Anyhow, this sounds like a decent product. I'm downloading the evaluation version now. I'll reinstall his machine one last time, ghost it, install this. Next time I hear "I can't dial in because my modem is screwed up", I'll reboot his box and it'll be fixed.
I don't need no instructions to know how to rock!!!!
From the article...
Like previous versions of MyDoom, this one too seems to be listening on certain ports for commands. Ullrich pings each port, but the virus does not react.
That's a neat trick.
I guess they mean "ping" as in "connected to a TCP or UDP port in some manner", and not the usual "send ICMP ECHO_REQUEST", which I don't believe has anything to do with "ports".
Ah, journalism.
What were the skies like when you were young?

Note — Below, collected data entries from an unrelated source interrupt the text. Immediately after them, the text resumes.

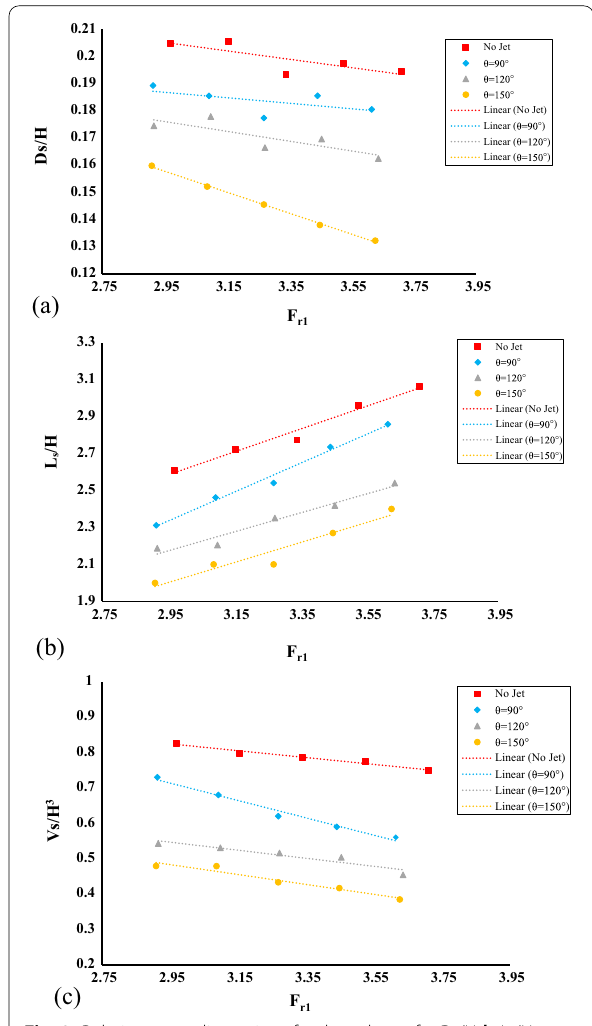
Fig. 3 Relative scour dimensions for the values of a D s /H ; b L s /H ; and c V s /H 3 versus F r 1 for the tested flow jet arrangements at gate opening G 6 =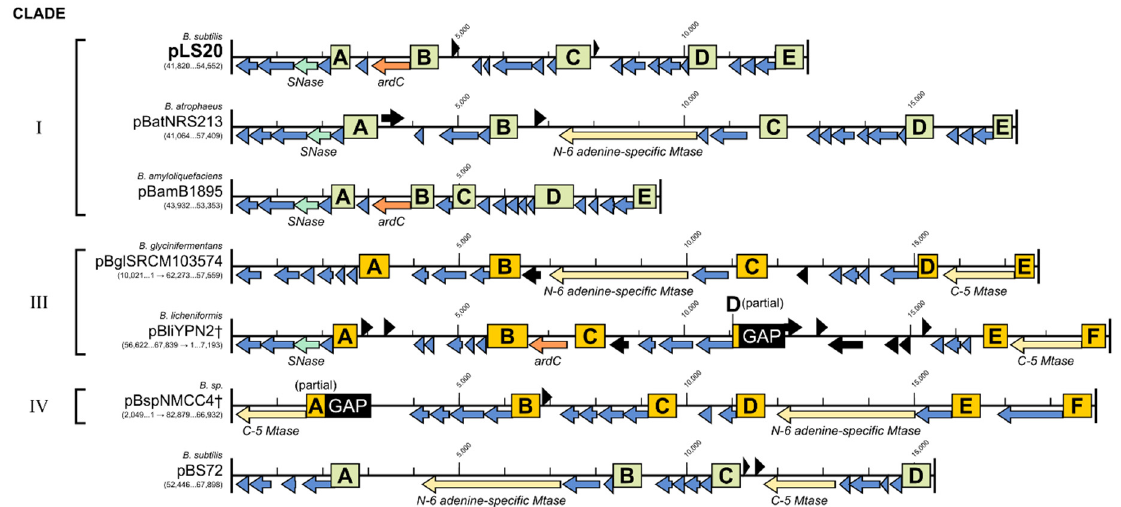
Figure 7. Putative establishment regulons present on plasmid pBS72 and on the pLS20 family reference plasmids of clades I, III, and IV. EGeRS1 regions are boxed and labelled with letters (A to D/F). Green and yellow-coloured boxes are used to indicate EGeRS1 sequences that belong to the same phylogenetic clade (see Figure 4). In each plasmid, the EGeRS1 sequences precede putative operons of two to six genes. Genes controlled by EGeRS1 sequences are shown in blue, except the homologues of gene ardC (highlighted in orange), genes encoding putative MTases (highlighted in yellow), and homologue genes for SNase (in light green). Black arrows indicate genes that are not controlled by EGeRS2 sequences.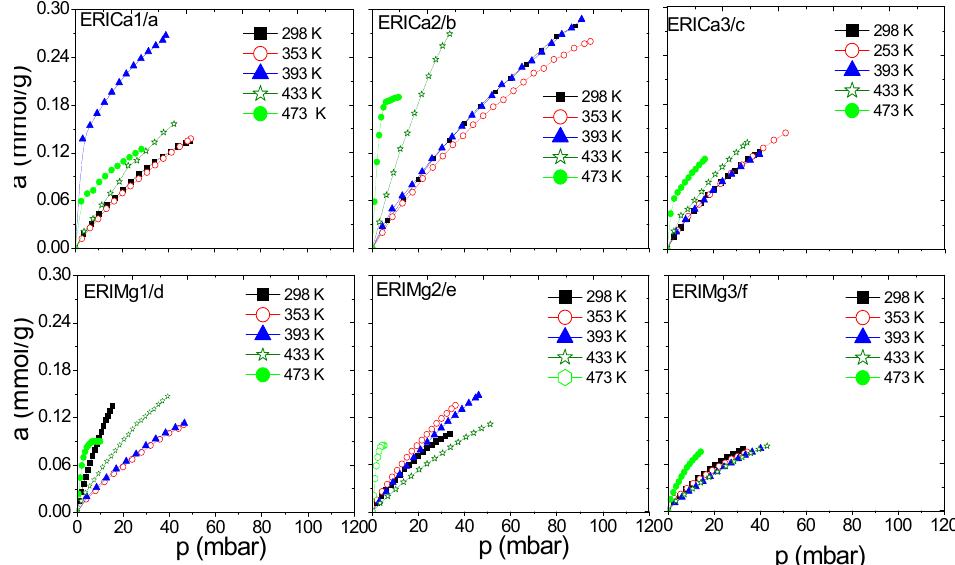
Figure 8. H 2 adsorption isotherms at different temperatures on: ( a ) ERIN, ( b – d ) ERINa1–3 exchanged zeolites.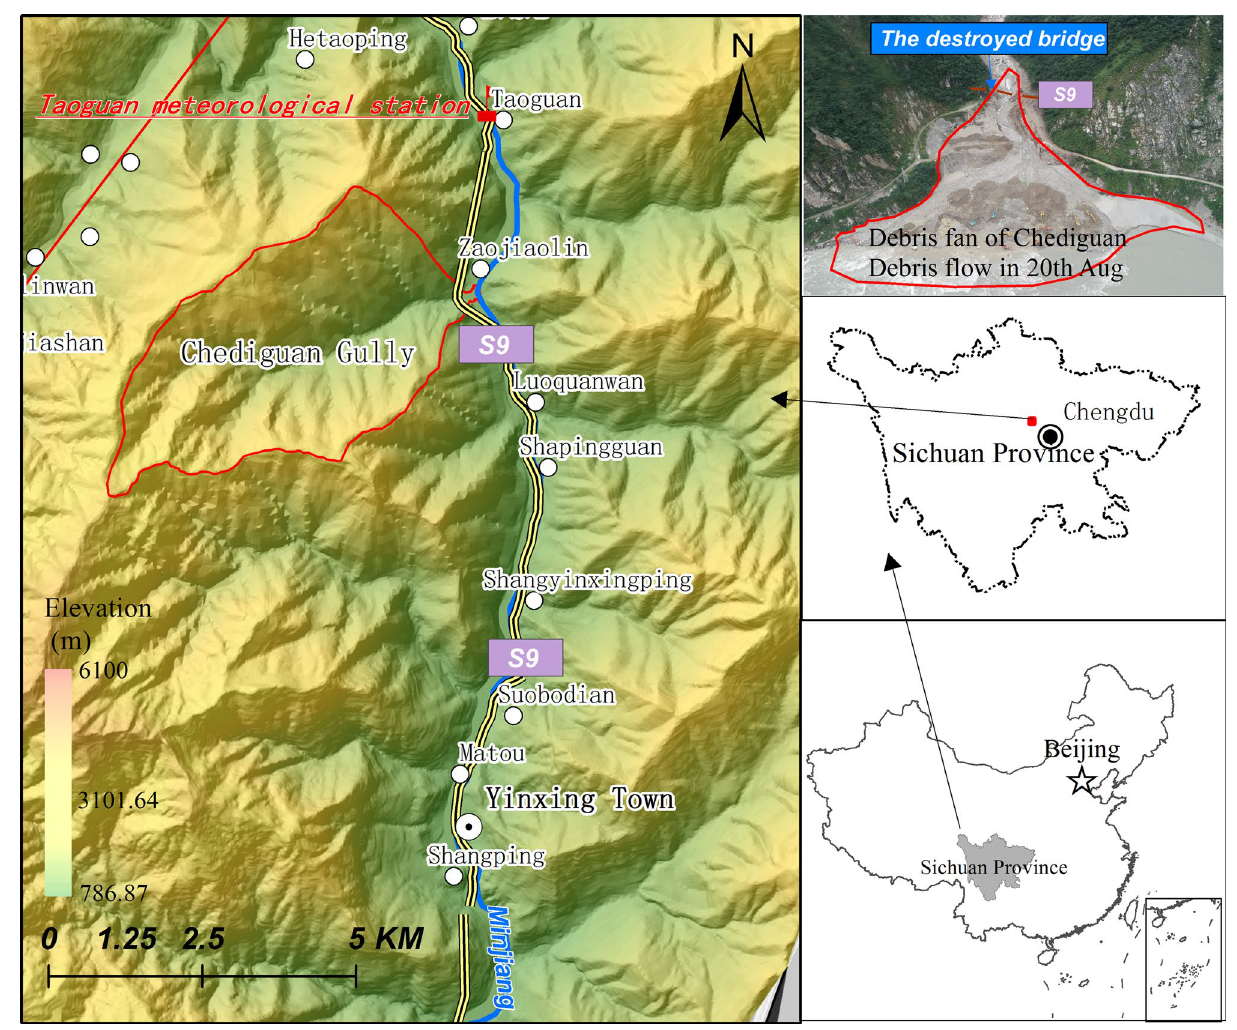
Figure 2. Location map of the study area. Maps constructed using ArcGIS 10.2 (https:// deskt op. arcgis. com/ the ditch and abundant reserves of original provenance. According to a survey, the total amount of loose source materials in 2011 reached 742.679 × 10 4 m 3 , and the reserves were 194.525 × 10 4 m 3 in volume 9 . The abundant source material provides favorable conditions for debris flows. The study area is located in a subtropical humid climate zone and is a concentrated area of heavy rainfall in the Minjiang River Basin. The average annual rainfall in this area is 1253.1 mm, the maximum annual rainfall is 1688 mm, and the minimum annual rainfall is 836.7 mm. The maximum continuous rainfall for 4 months (June–September) is 853.2 mm, comprising 68.2% of the annual rainfall. The rainfall in the survey area is abun- dant and concentrated and can meet the hydrodynamic conditions required to stimulate debris flows. Debris flows broke out several times in Chediguan gully after the “5.12” earthquake (Fig. 1 and Table 1). According to the investigation and interview, this gully belongs to an old debris flow gully, and there have been four mudslides in recorded history (Table 1). One mudslide occurred in the year 1952 10 , but its scale and the damage caused by it have remained unascertained for a long time. The second mudslide occurred on the evening of August 13, 2010 11 . When the accumulated rainfall reached 102.8 mm and the hourly rain intensity reached 14.2 mm/h, debris flows broke out in the tributaries on both sides of the gully, but no debris flow occurred in the main channel. The third mudslide occurred on July 3, 2011. Affected by heavy rain, a debris flow comprising approximately 1.5 × 10 4 m 3 of material was washed down from upstream and accumulated in the downstream main channel, destroying the drainage canal on the upper side of the Ying-Wen Highway and some mechanical equipment. The fourth mudslide occurred on July 20, 2011. Heavy rainfall caused a large-scale debris flow in the early morning. The total amount of rushing material reached 10 × 10 4 m 3 , causing the lateral displacement of the G213 bridge offset by 12 cm and interrupting traffic for 2 d. At the same time, more than 1/3 of the Minjiang River was blocked by debris.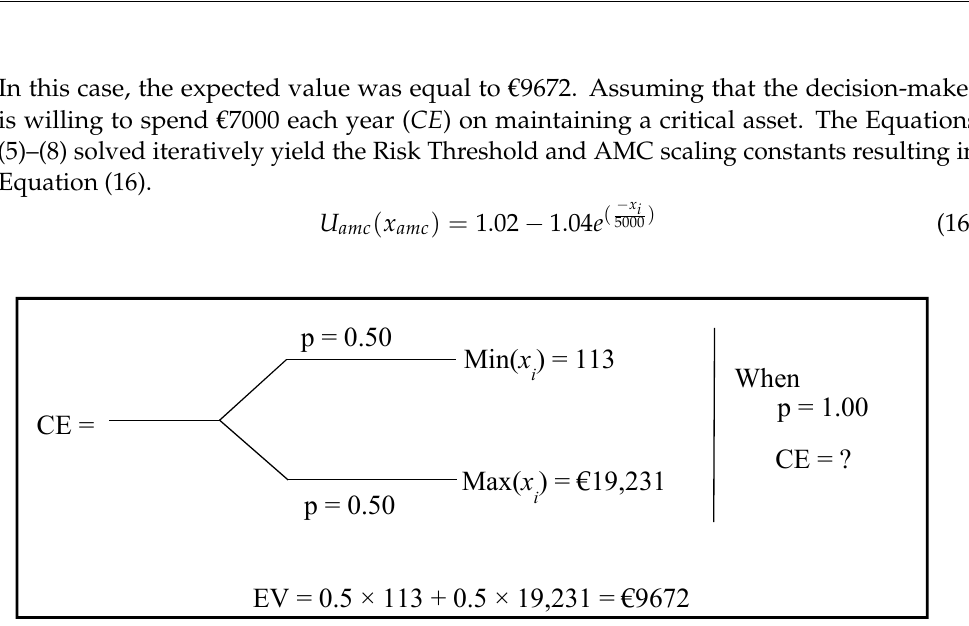
Figure 7. Utility plot of reliability benefit.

It's pretty good. I couldn't get around it in Windows after they blocked real mode programs. Before that I had to crack the BIOS password and then boot Knoppix, then delete key files. And sometimes the fucker still came back.
So from my independent analysis, I'd say DeepFreeze is good. I haven't done any code-tracing, though, so I don't know if some buffer overflow would ruin the whole thing. It wouldn't surprise me, though.
Closed source is what it is.
My other car is first.
Just to add to what the others have said, my father also runs a school computer lab, and I fix things for him when I come home to visit every couple months. He is a drafting teacher close to retirement and knows CAD software inside and out but less so when it comes to administrating the network etc, although he is still picking things up. Oh and the school district's computer people are incompetent.
We use DeepFreeze in the lab and it works very well. I have yet to find or hear about any way for the student to mess up the machine as long as it boots off of the drive that DeepFreeze is installed on. Hanging out in script kiddy channels I heard a lot of people asking how to hack DF, but no one had any answers, other than boot disk. So if you disable booting from CDROM and floppy in the BIOS and use a BIOS password, then short of opening the case or figuring out your password, there is really no way that the user can mess things up.